# Final Summary: Off-Policy Evaluation Of Recommendation Systems

## Problem
This project evaluates recommendation policies offline using logged bandit data. The business question is: which recommendation policy is most credible to advance to an online A/B test?

## Dataset
The analysis uses the Open Bandit Dataset, focusing on the `random/men` campaign because it contains logged actions, click rewards, context features, and known behavior-policy propensities.

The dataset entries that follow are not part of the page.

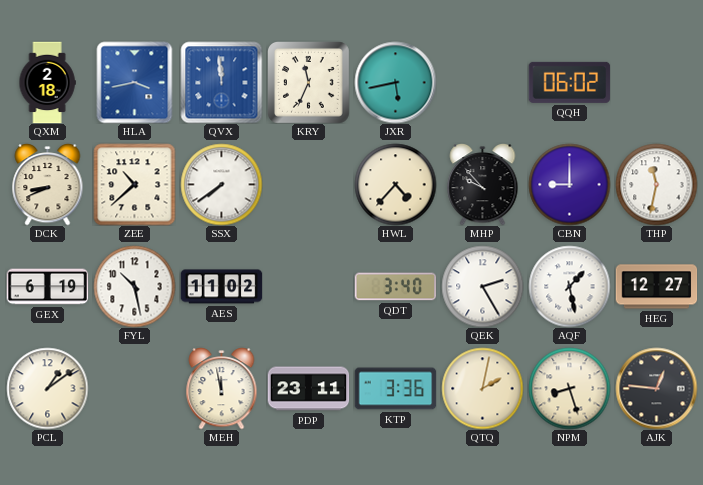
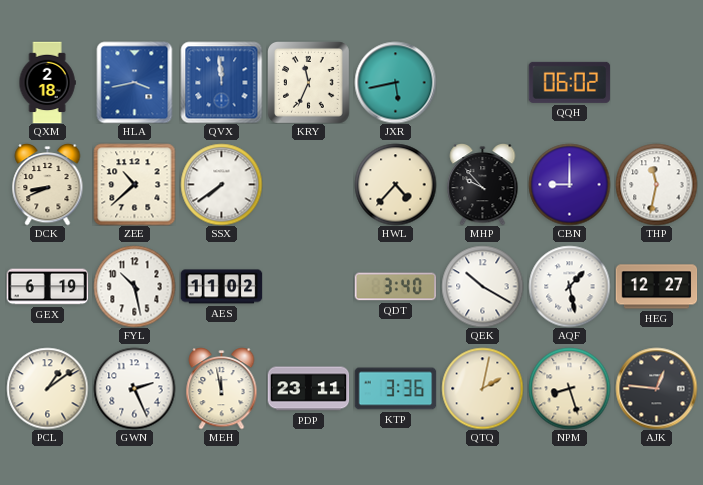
QEK: 2:25 -> 10:20
GWN: none -> 2:26
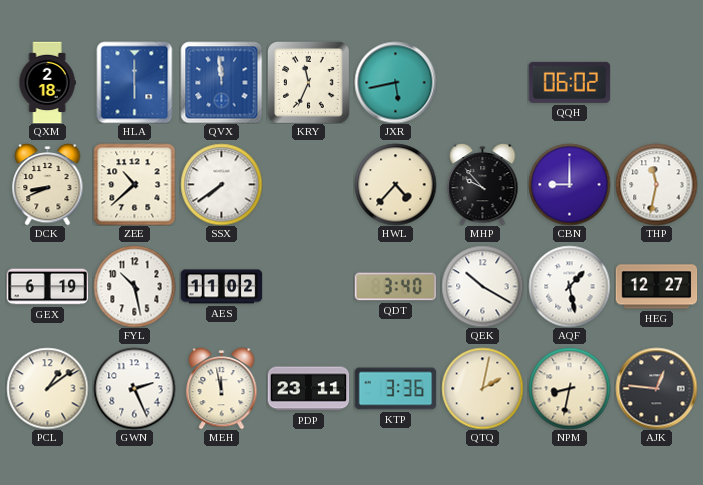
HLA: 3:43 -> 6:00
NPM: 8:27 -> 8:32
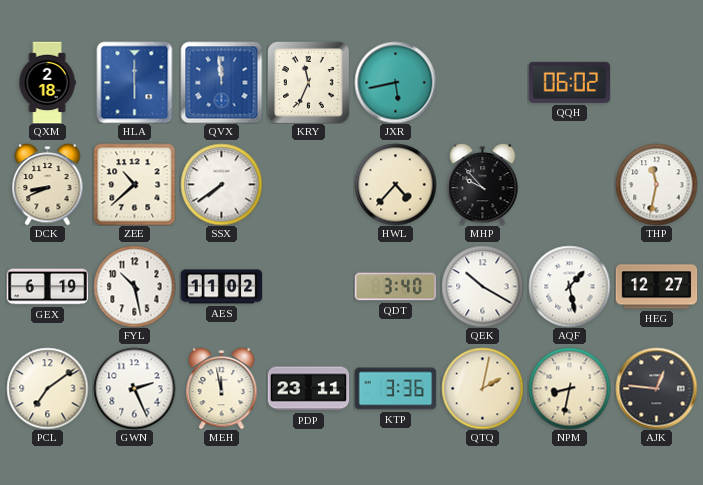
CBN: 9:00 -> none
PCL: 1:09 -> 7:09
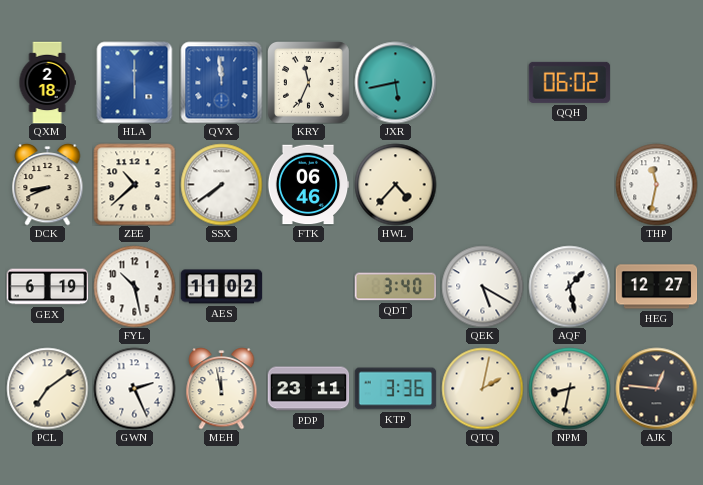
FTK: none -> 06:46
MHP: 9:53 -> none
QEK: 10:20 -> 5:20
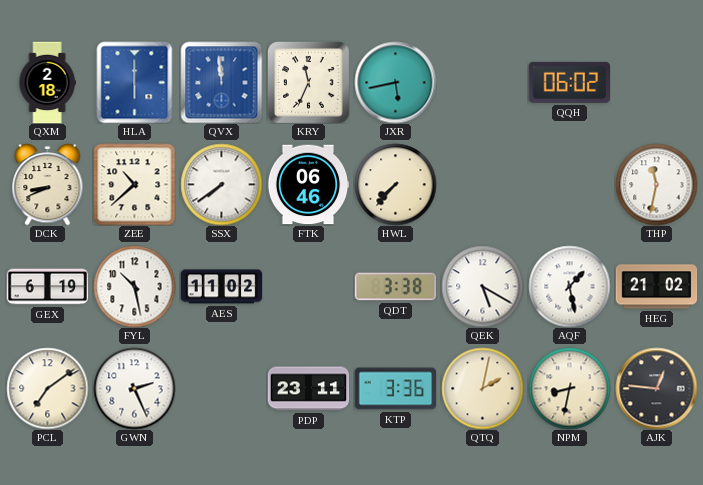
HWL: 4:37 -> 7:37
QDT: 3:40 -> 3:38
HEG: 12:27 -> 21:02
MEH: 11:58 -> none
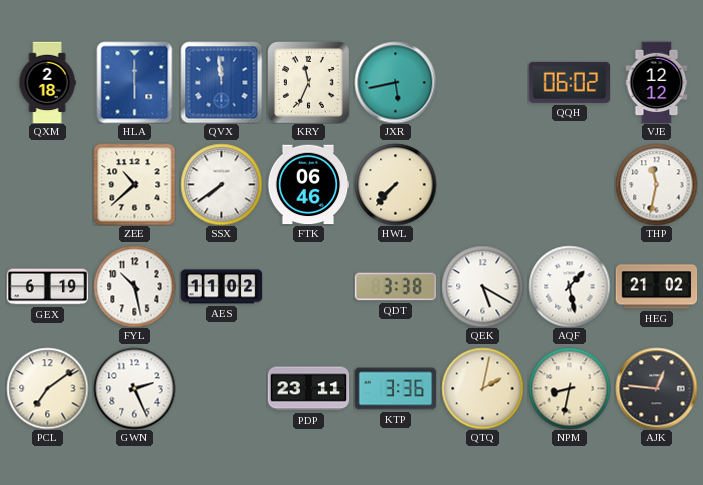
VJE: none -> 12:12
DCK: 8:41 -> none
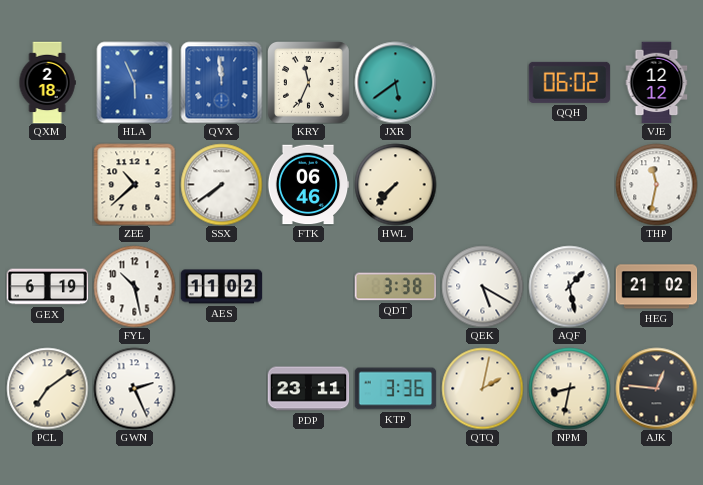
HLA: 6:00 -> 5:56
JXR: 5:43 -> 5:39
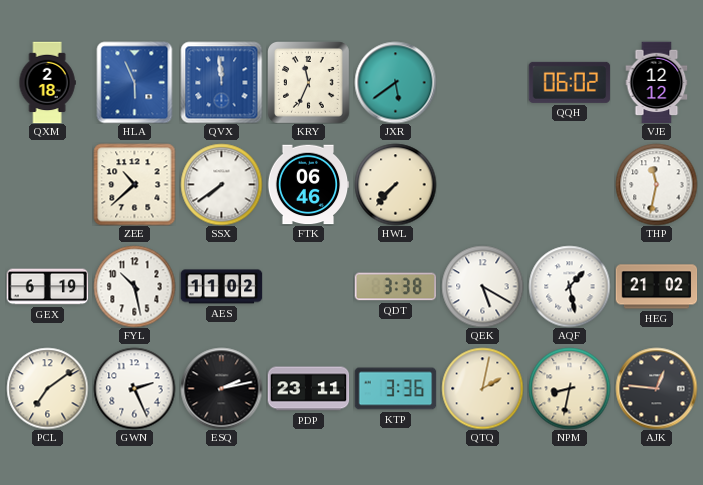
ESQ: none -> 2:13
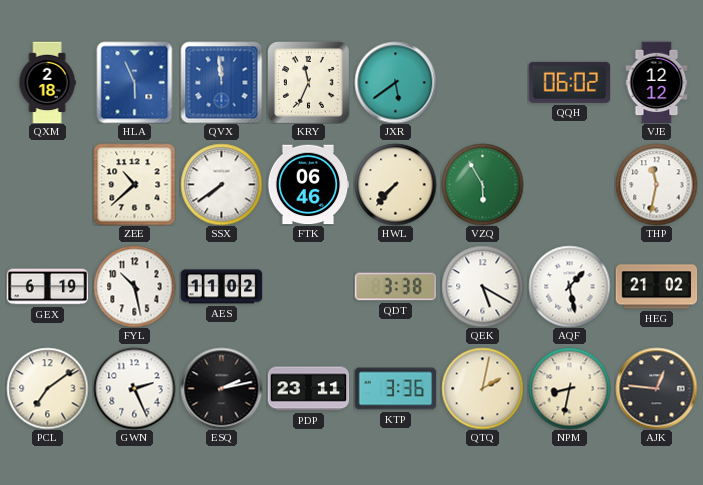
VZQ: none -> 5:55
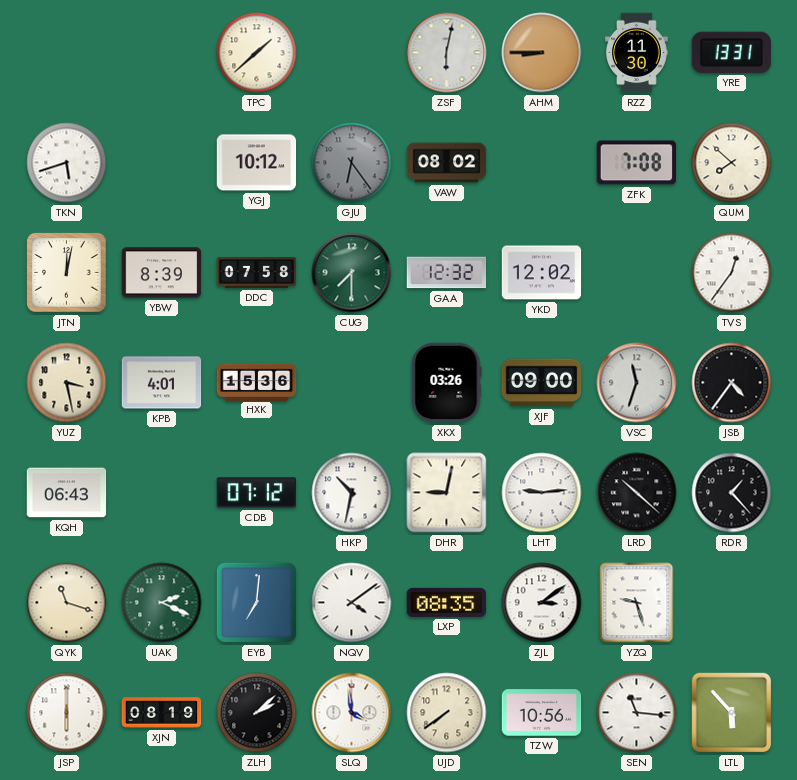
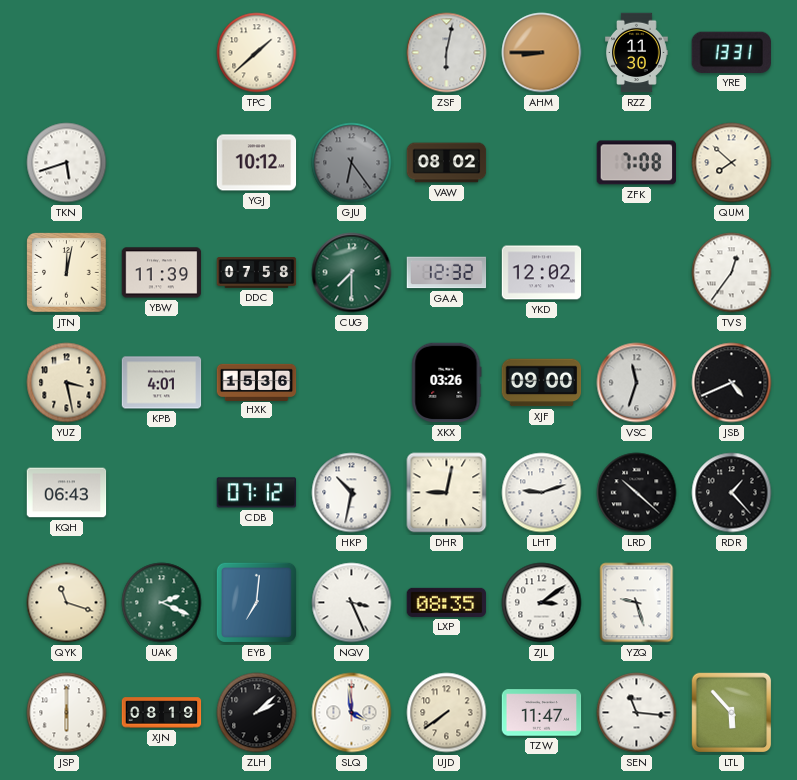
YBW: 8:39 -> 11:39
JSB: 4:36 -> 4:41
LHT: 9:14 -> 9:12
NQV: 4:09 -> 3:26
TZW: 10:56 -> 11:47
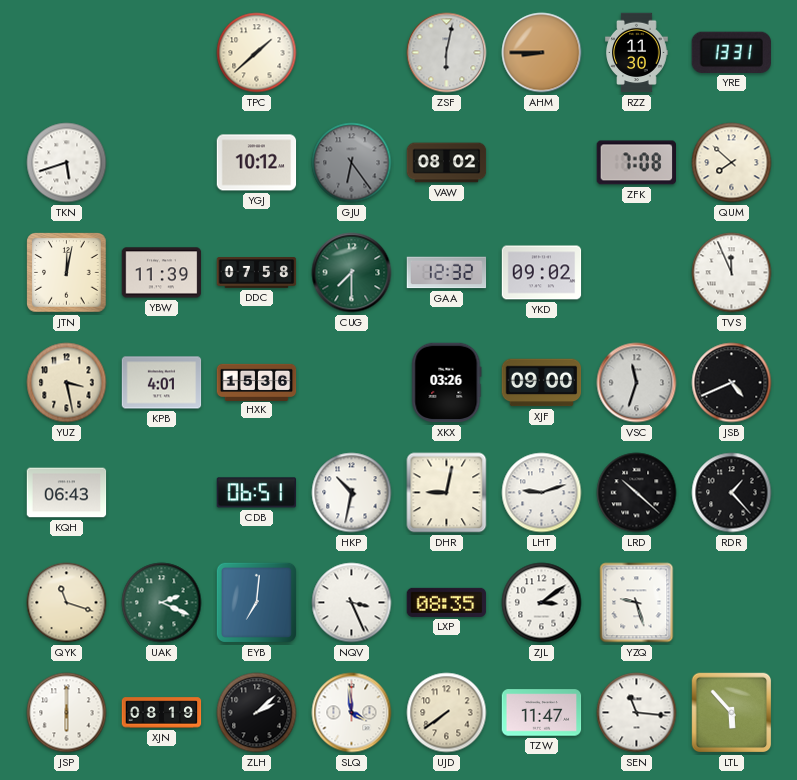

The random behavior policy provides broad support, which is important for reliable off-policy evaluation.

## Methods
The project implements IPS, self-normalized IPS, direct method, doubly robust OPE, weight diagnostics, reward-model diagnostics, clipping sensitivity, reward-model sensitivity, split sensitivity, and contextual policy learning with LightGBM reward scores.

## Final Recommendation
The primary offline A/B-test candidate is `lgbm_conservative_mix`. Its estimated DR click rate is 0.5324%, with estimated lift of 0.034 percentage points versus the observed random-policy baseline. Because this policy is still marked `clip sensitive`, the safer fallback is `fixed_ctr_weighted`, which has stronger support diagnostics and estimated lift of 0.030 percentage points.

## Interpretation
The project does not claim that offline OPE proves production impact. It recommends a prioritized online experiment: test a conservative contextual policy or stable fixed policy against the current/random baseline, while tracking click quality, longer-term engagement, and user experience guardrails.